Chatham-Kent will receive $965,599 through provincial gas tax funding towards the municipality’s transit system.
“The funding … is required to provide the inter-urban routes and to continue with the extended hours service,” said Ann-Marie Millson, the municipality’s manager of linear assets, in an email.
The inter-urban routes take riders from one community in Chatham-Kent to another.
The gas tax money, which is two cents per litre of provincial revenues, is transferred from the Ontario government to municipalities which run a transit system.
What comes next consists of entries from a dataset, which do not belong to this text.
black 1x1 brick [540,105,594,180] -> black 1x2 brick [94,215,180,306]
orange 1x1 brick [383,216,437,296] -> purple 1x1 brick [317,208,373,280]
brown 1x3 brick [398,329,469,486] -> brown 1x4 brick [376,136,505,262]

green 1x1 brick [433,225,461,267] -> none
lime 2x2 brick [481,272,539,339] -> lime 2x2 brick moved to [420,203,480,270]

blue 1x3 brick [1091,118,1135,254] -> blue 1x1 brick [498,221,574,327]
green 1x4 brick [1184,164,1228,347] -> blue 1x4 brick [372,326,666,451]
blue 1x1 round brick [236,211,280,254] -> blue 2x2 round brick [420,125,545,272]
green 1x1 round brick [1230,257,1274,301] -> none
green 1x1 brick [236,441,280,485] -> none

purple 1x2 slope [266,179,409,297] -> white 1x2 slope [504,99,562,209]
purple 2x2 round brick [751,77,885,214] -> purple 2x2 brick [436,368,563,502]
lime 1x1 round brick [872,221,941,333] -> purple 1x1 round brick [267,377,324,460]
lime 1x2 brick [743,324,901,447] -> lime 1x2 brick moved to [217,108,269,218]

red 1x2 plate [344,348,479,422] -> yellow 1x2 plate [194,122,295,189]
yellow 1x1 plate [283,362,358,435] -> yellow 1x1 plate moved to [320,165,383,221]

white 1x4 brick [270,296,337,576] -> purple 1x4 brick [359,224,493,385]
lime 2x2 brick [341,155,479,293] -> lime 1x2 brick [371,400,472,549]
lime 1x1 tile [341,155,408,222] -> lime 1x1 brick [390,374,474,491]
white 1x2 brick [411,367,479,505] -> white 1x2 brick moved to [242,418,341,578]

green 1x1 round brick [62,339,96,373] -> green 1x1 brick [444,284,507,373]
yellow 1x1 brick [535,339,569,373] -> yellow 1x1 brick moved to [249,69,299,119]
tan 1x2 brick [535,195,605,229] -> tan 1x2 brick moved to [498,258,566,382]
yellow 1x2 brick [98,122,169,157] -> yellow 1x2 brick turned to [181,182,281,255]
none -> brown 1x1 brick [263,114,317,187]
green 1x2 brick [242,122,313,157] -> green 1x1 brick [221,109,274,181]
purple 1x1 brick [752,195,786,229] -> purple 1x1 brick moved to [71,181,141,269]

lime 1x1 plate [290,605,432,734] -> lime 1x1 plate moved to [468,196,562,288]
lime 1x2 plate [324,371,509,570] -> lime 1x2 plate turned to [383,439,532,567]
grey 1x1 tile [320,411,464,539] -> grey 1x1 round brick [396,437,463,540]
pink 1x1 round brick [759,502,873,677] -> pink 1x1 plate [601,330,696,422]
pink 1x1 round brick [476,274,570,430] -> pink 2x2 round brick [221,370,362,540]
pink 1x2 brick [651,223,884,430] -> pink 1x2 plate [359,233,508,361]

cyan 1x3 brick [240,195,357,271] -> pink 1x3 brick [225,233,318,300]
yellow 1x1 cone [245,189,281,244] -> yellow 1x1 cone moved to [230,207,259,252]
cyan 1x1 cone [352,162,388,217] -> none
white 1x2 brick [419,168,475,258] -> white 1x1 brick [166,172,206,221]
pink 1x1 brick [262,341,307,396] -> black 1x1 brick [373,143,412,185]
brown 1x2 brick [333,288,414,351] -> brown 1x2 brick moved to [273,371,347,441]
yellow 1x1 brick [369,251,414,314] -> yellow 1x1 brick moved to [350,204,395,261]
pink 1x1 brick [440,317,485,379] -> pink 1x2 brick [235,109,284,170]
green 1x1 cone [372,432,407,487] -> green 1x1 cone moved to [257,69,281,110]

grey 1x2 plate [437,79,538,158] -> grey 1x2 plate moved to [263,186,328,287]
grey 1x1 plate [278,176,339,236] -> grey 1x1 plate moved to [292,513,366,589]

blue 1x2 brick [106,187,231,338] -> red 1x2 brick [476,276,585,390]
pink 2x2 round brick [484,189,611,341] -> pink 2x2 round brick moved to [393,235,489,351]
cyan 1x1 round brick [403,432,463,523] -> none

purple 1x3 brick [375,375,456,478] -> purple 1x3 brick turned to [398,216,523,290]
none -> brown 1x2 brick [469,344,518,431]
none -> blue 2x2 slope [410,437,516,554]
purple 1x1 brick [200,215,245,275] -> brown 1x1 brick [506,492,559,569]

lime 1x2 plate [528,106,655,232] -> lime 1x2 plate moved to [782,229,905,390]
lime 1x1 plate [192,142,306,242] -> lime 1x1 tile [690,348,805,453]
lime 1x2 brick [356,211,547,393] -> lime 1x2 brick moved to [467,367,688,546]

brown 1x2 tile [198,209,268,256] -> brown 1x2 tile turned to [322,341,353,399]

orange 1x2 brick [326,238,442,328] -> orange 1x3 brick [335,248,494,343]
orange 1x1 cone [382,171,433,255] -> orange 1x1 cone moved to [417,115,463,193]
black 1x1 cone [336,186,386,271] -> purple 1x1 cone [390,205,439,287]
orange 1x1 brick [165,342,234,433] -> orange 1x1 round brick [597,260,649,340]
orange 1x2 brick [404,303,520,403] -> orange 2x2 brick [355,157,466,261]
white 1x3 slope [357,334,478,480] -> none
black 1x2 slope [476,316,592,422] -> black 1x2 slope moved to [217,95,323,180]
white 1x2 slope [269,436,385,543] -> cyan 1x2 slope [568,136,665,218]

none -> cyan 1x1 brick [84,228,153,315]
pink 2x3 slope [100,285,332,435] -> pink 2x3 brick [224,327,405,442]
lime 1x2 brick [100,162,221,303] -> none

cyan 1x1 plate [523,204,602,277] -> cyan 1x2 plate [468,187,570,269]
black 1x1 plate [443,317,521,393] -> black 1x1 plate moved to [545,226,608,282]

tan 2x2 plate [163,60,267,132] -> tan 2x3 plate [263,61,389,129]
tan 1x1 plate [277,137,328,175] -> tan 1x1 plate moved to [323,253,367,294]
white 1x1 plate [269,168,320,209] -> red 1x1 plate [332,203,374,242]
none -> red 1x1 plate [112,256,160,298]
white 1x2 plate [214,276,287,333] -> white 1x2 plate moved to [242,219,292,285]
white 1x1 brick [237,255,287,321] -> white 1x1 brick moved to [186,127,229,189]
Each share is based on a formula of 70 per cent ridership and 30 per cent population.
Millson said the municipality had 334,963 riders in 2018, which is broken down as 286,068 urban fares, 18,641 inter-urban fares and 30,254 accessible fares.
Rides were up from 2017, which had 302,681 riders.
The transit system’s total operating budget in 2017 was $2,574,355, with $623,205 coming from fares and the municipality using $865,882 of its $910,120 in gas tax funding, said Millson.
The rest of the funding comes from municipal tax dollars.
Last year, Chatham-Kent received $952,316 in gas tax dollars.
The funding received praise from Chatham-Kent-Leamington MPP Rick Nicholls.
“As a representative of a mixed urban-rural riding, the fact that the share each municipality receives is based on a formula of 70 percent ridership and 30 percent population is wonderful,” he said in a news release. “These funds serve both large and small municipal transit systems.”